For the next component, it’s important to call out the fact that the problem text gives us P(Fₙ) (the probability that a family has n children), which is not the same as P(Cₙ) (the probability that a child comes from a family with n children). I suspect that this trips some people up, and explains some of the answers that are different than mine.

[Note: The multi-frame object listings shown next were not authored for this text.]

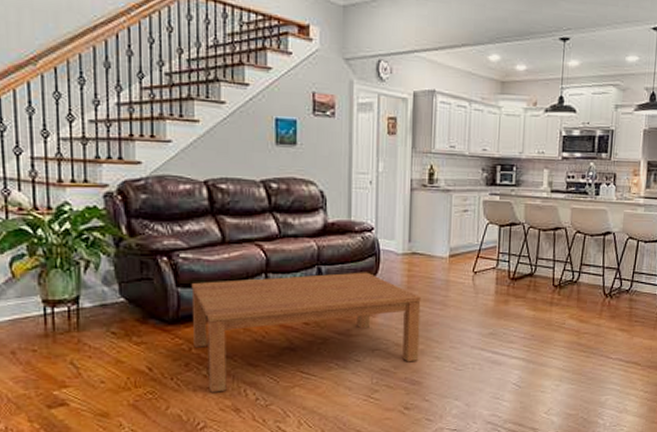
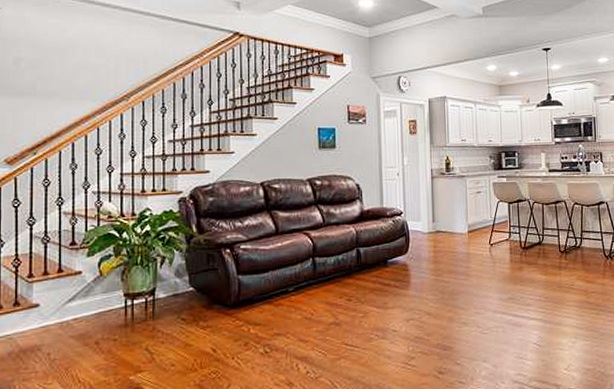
coffee table: present [191,272,421,393] -> none [250,250,449,369]

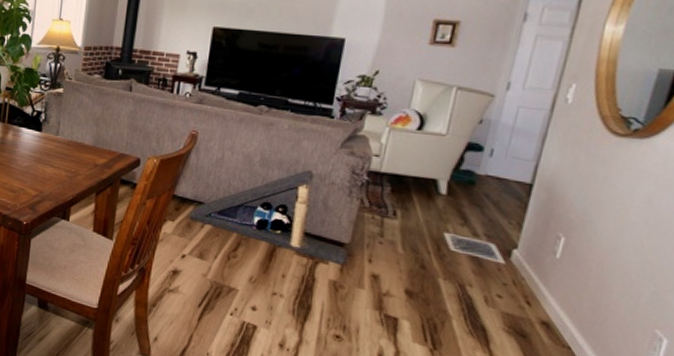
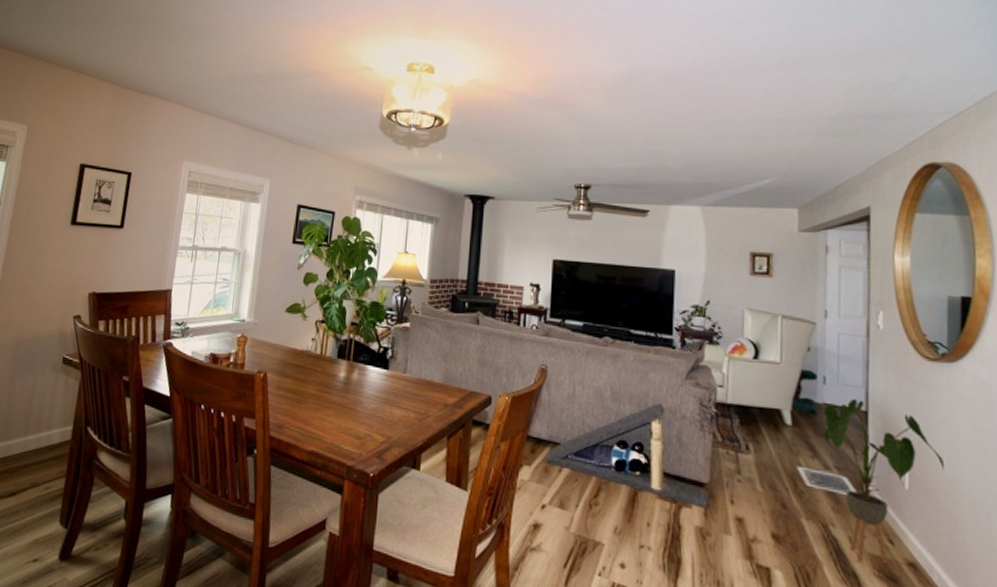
house plant: none [477,172,606,323] -> present [822,399,944,565]

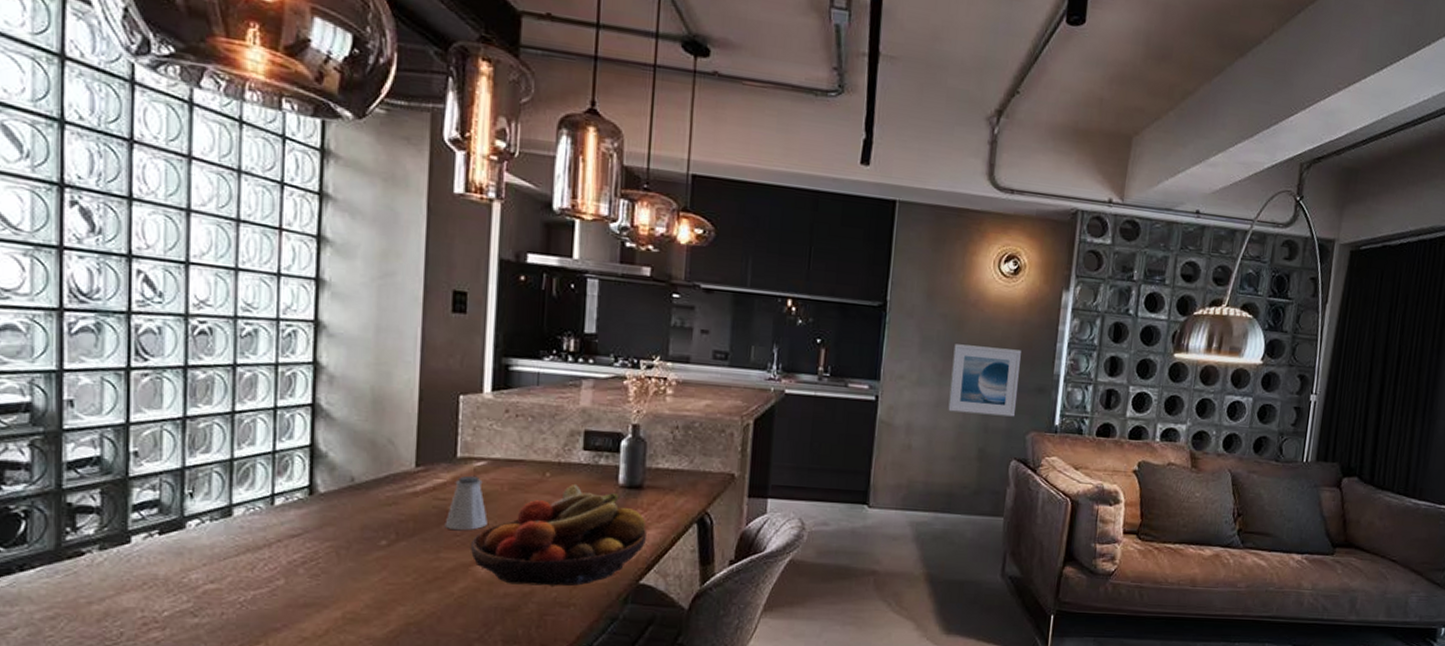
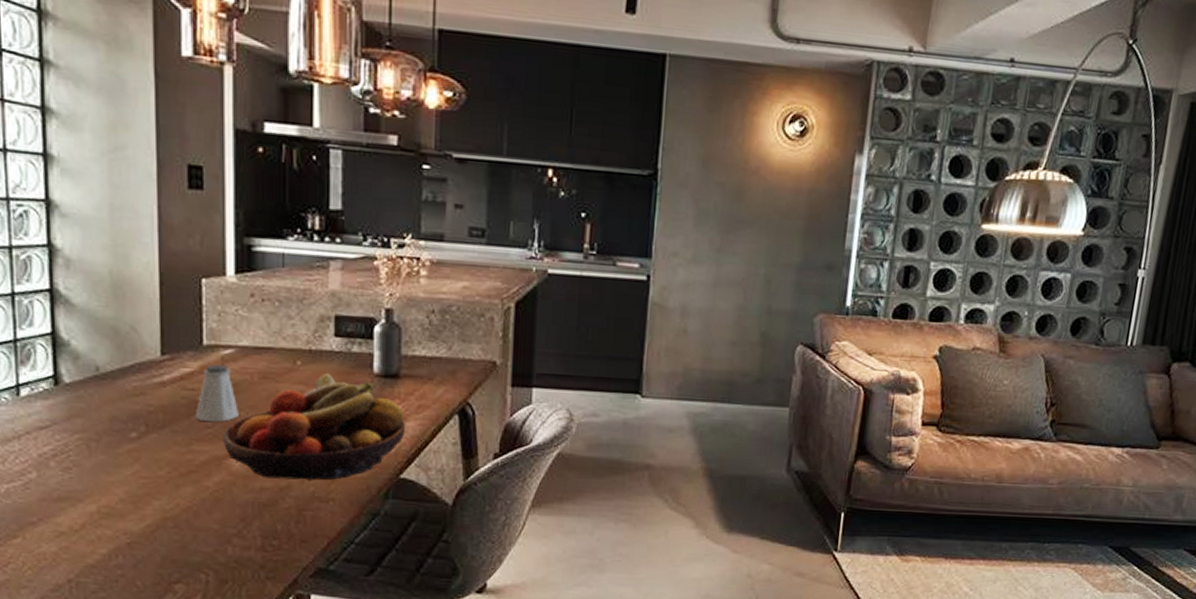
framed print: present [948,344,1021,417] -> none [727,216,808,297]

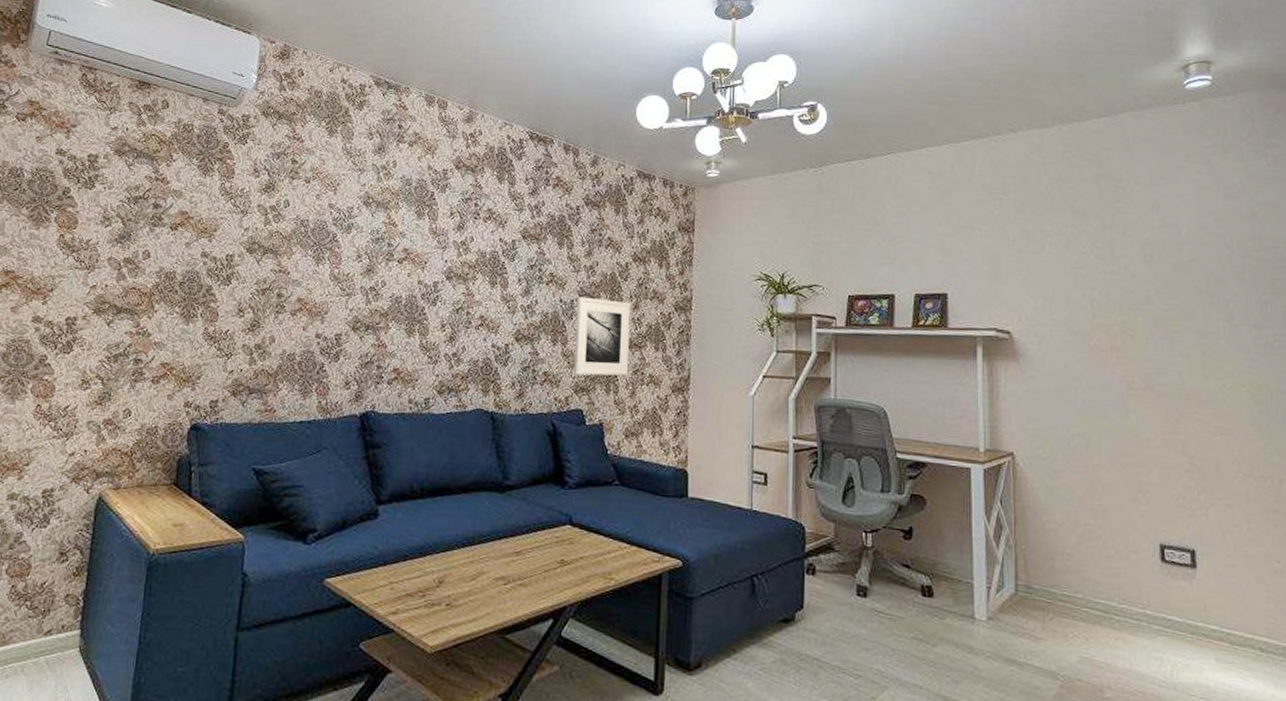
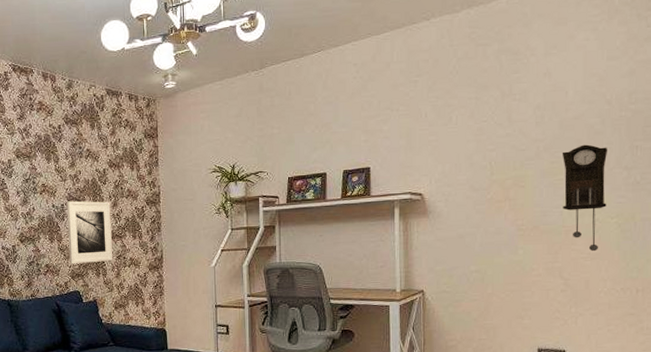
pendulum clock: none [1177,293,1235,425] -> present [562,144,608,252]

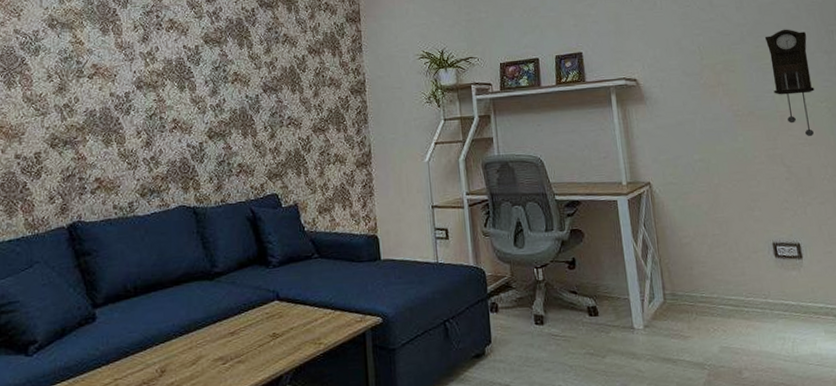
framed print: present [66,201,114,264] -> none [261,90,316,163]

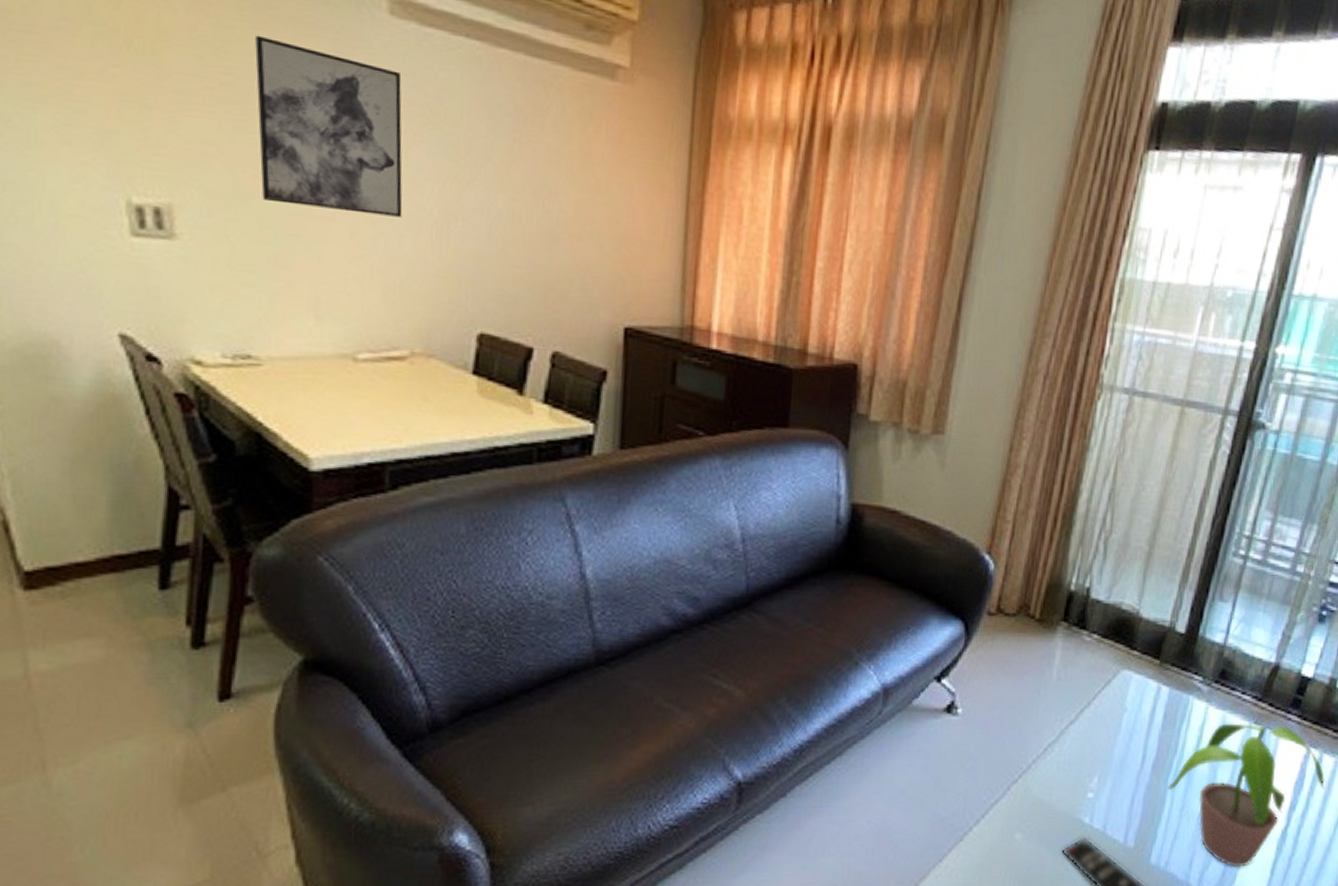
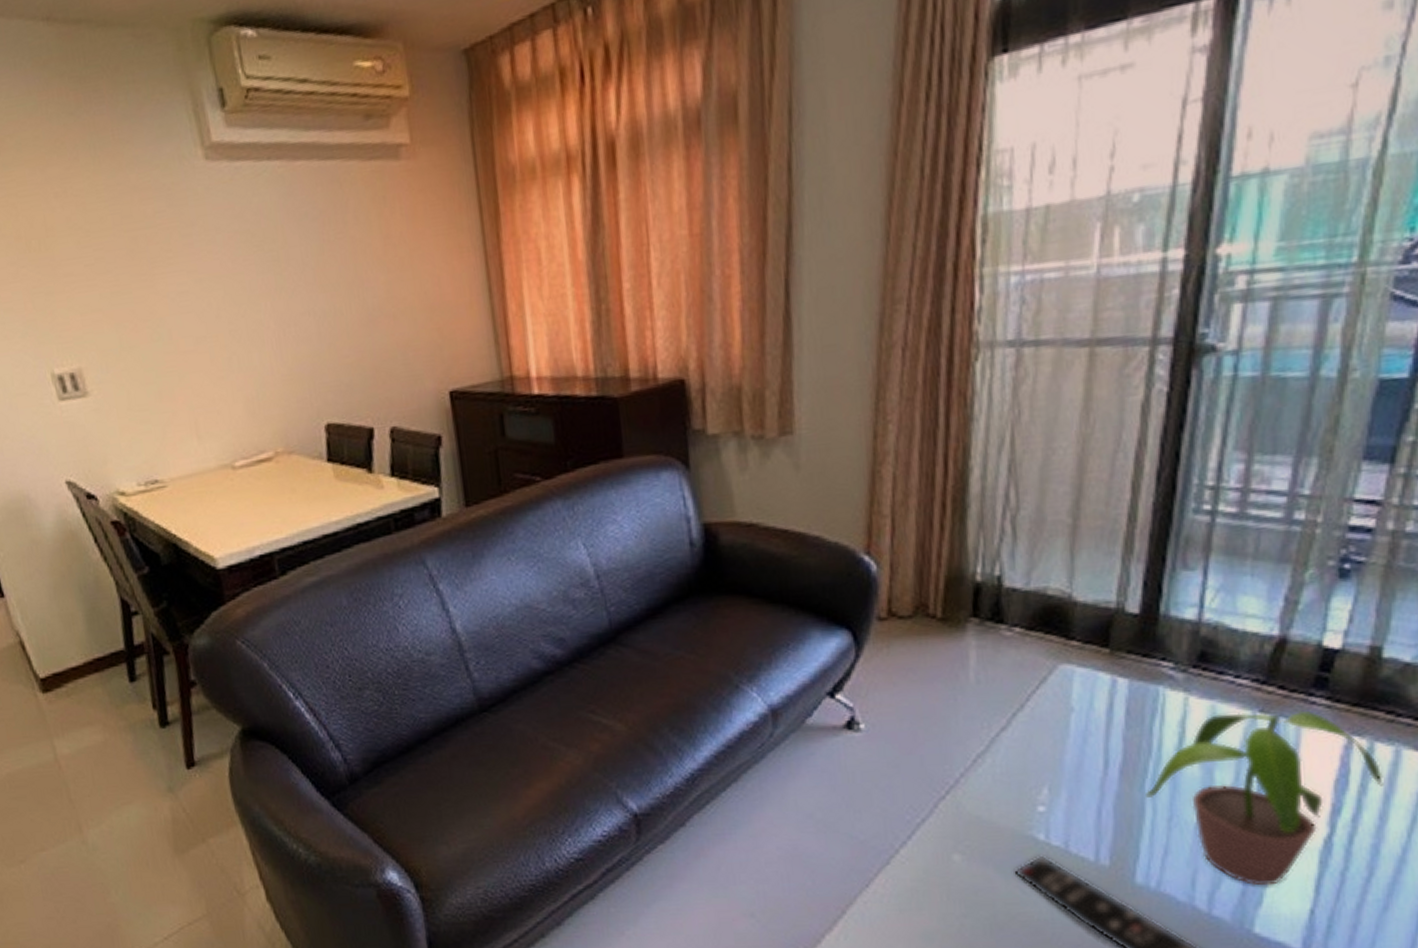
wall art: present [255,35,403,217] -> none [112,208,247,348]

To illustrate the difference, let’s imagine that the probabilities were constructed from a population of 100 families. Twenty five of these families have one child, while only ten have four children. However, this arrangement results in 25 children with no siblings, while 40 children would have 3 each. In other words, a randomly selected family is more likely to have one child than four children, but a randomly selected child is more likely to come from a family with four children than a family with one child. Formalizing this reasoning a bit, we find:

$$ \mathbb{P}(C_n) = \frac{n \mathbb{P}(F_n)}{\sum_{m} m \mathbb{P}(F_m)} $$

With our terms defined, we’ll use R once more to calculate P(S):

n <- family_size
fn <- p_family_size
s_given_cn <- 1 - 1/(2^(n-1))
cn <- n * fn / sum(n * fn)
(s <- sum(s_given_cn * cn))
## [1] 0.5916667

This value is equal to 71/120, and is quite close to what we found through simulation—but only reliably so after generating around 10,000 families.

Concluding note

I’m ambivalent about the practice of asking job applicants to solve probability puzzles during interviews, but it’s true that sometimes our intuitions can lead us astray (e.g, confusing P(Fₙ) and P(Cₙ)), and this does come up in real-life data analyses. When I find myself dealing with such situations, I’m flexible in the approach I take: sometimes I try to find an exact solution using probability theory first, but often I program a quick simulation instead. Most of the time, I wind up doing both, because these approaches complement one another: simulations are great because they force you to be explicit about the assumptions that you’re making about the problem, while analytic solutions give exact answers and are insensitive to randomness.